It is rather unusual for a young, modern Filipina to be interested, at this rate fascinated by the ornate Mindanao design, as part of the Philippine Neo-Vernacular architecture and push for the same concept in the creation of buildings and establishments.

If at any rate most of the design and architecture we have takes its inspiration from Spanish and American colonial era. It is perhaps high time to take another route and try on the distinct style dominated by Filipino architectural features.

Architect Gloryrose Dy-Metilla, a University of the Philippines Mindanao architecture graduate, has the passion for locally designed structures. Studying in Mindanao gave her the opportunity to get in touch with indigenous groups and their rich art and culture. Arch.

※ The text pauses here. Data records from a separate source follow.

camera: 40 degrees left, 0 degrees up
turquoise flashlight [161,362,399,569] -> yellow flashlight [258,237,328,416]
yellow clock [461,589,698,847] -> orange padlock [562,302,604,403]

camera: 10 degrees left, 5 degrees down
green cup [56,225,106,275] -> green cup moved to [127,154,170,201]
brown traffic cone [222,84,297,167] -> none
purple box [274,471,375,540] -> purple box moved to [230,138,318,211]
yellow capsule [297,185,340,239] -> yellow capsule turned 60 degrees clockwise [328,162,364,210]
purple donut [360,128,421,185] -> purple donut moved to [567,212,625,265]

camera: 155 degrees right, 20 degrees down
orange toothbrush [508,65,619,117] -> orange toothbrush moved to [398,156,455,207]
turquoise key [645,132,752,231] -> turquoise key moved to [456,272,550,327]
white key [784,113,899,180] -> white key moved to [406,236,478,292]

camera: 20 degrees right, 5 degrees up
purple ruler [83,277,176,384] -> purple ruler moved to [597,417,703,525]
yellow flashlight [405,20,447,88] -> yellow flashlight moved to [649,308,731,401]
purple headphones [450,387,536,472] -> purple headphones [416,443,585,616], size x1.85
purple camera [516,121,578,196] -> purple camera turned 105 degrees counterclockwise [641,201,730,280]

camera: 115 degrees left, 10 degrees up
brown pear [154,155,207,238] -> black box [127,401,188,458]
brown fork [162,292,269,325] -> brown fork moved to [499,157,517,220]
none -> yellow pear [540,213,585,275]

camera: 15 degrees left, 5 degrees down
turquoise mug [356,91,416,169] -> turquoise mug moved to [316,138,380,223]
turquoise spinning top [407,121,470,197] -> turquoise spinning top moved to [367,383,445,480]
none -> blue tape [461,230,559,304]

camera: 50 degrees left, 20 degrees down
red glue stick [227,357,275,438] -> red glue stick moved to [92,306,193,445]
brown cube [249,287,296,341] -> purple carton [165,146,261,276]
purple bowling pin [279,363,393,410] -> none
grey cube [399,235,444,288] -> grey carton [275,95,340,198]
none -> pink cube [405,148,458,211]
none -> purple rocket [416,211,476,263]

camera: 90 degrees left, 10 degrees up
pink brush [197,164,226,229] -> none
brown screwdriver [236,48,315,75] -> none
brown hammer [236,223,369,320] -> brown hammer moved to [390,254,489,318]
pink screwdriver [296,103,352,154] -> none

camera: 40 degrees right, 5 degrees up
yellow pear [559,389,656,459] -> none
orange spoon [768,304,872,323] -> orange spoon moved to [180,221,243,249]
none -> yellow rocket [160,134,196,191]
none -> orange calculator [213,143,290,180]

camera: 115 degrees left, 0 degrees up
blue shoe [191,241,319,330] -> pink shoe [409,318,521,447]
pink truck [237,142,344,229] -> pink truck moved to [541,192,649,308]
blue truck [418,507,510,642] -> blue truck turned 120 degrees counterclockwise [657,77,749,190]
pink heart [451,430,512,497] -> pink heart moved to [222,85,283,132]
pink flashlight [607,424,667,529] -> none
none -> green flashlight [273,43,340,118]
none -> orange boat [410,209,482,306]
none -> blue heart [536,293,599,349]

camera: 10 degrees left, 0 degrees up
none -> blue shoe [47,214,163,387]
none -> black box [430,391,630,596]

Gloryrose also took up a Masters Degree in Urban and Cultural Heritage from the University of Melbourne.

Her designs are characterized by Mindanao and muslim elements such as the Maranao Okir, Bagobo Tagabawa and T’boli fabric.

In one interview, Arch. Gloryrose said that her interest for Mindanao-inspired architecture was geared towards globalization, without sacrificing the unique FIlipino culture. Hence, in her projects, she takes on and researches the cultural sensitivity of the community, maximizing what is available locally.

While the country is struggling to get into the international scene, it should not be a sad narrative for our nation. She advocates for the preservation of the dynamic culture of the Philippines by infusing original, indigenous Filipino design in her projects. “The best way to give character to a place is to interpret and then express its cultural layers and identity.” Her design perspective takes into account the elements that take play in the everyday lives of ethnic Mindanao tribes – water, earth, wind, sunlight and general living room spaces. Arch. Gloryrose dreams of Filipino cities having unique characters and identity.

Arch. Gloryrose is also a toy designer and the founder of Balay Balay 3d Architecture Puzzles. One of her structural designs depicting a cultural dance won her the Red Point National Thesis competition and was displayed in the Ayala Museum in Makati. She is a founding partner of Swito Design Architects, a Davao-based firm that centers the culture and designs of Indigenous peoples.